Richard bent nearer to her. The perfume of her hair thrilled him with a subtle ecstasy.
“I have much to say to you,” he answered, “about—about”—
“About what?” she murmured, smiling at his hesitancy.
“About yourself. Myself—the last few days—about a thousand things that—that might bore you.”
“Then don’t say them,” she remarked. “I cannot bear to be bored.”
She turned to look at the stage, and Richard felt a pang of annoyance at her coquetry. Had he been a few years older, a bit more experienced in the ways of woman, he would have been pleased at her treatment of him. A woman does not waste coquetry on a man in whom she is not interested.

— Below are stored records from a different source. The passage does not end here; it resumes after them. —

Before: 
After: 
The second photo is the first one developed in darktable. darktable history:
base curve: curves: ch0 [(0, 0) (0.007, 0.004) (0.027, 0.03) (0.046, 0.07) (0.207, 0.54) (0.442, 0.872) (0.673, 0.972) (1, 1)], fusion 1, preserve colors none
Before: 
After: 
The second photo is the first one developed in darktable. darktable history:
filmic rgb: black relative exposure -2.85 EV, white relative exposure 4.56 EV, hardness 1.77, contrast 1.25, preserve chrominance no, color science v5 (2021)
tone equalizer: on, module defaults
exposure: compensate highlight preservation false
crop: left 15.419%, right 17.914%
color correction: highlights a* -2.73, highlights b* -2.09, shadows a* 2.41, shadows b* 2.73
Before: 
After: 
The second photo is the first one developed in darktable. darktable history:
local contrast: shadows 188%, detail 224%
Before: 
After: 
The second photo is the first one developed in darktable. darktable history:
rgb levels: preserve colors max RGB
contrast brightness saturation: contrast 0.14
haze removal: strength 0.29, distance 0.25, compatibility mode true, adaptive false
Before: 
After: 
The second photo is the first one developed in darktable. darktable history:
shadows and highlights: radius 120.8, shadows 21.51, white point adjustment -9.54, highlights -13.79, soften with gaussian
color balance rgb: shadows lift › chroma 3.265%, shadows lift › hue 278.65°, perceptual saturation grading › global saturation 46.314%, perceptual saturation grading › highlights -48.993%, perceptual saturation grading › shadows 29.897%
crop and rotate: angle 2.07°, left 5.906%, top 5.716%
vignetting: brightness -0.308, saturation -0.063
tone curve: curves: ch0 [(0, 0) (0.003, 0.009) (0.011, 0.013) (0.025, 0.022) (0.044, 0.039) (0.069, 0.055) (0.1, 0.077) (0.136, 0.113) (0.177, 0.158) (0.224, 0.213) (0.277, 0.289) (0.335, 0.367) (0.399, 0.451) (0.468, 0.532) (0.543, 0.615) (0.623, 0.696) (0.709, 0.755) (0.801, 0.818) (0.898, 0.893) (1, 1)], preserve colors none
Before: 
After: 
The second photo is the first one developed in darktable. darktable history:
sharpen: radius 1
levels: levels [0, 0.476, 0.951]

Buchanan Budd and Gertrude Van Vleck were good friends. As there had never been anything warmer in their acquaintanceship than a keen appreciation of each other’s mental alertness, they took solid pleasure in each other’s society. Budd was a rather clever fellow by nature; but he had never let his cleverness go beyond the bonds of strict propriety. Having attained a much higher place in society than his parents had occupied, he conformed with almost religious reverence to the forms and edicts prescribed by the leaders of the circle in which he occupied a somewhat precarious position. He was a handsome man, and had inherited a large fortune; and so society had overlooked the fact that his immediate ancestors had been in trade, and had admitted him into its sacred precincts. Nevertheless, he had never felt quite assured of his position, and had made it a practice to walk in the very narrow groove paced by the leaders of his set.
“Do you not find food for reflection?” he whispered to Gertrude Van Vleck, during the second act of the opera, “in this unhappy story of woman’s interference in public affairs?”
She turned her dark blue eyes on him, and smiled coldly.
“There are women and women,” she returned. “It was Samson’s weakness that brought disaster to himself and his people.”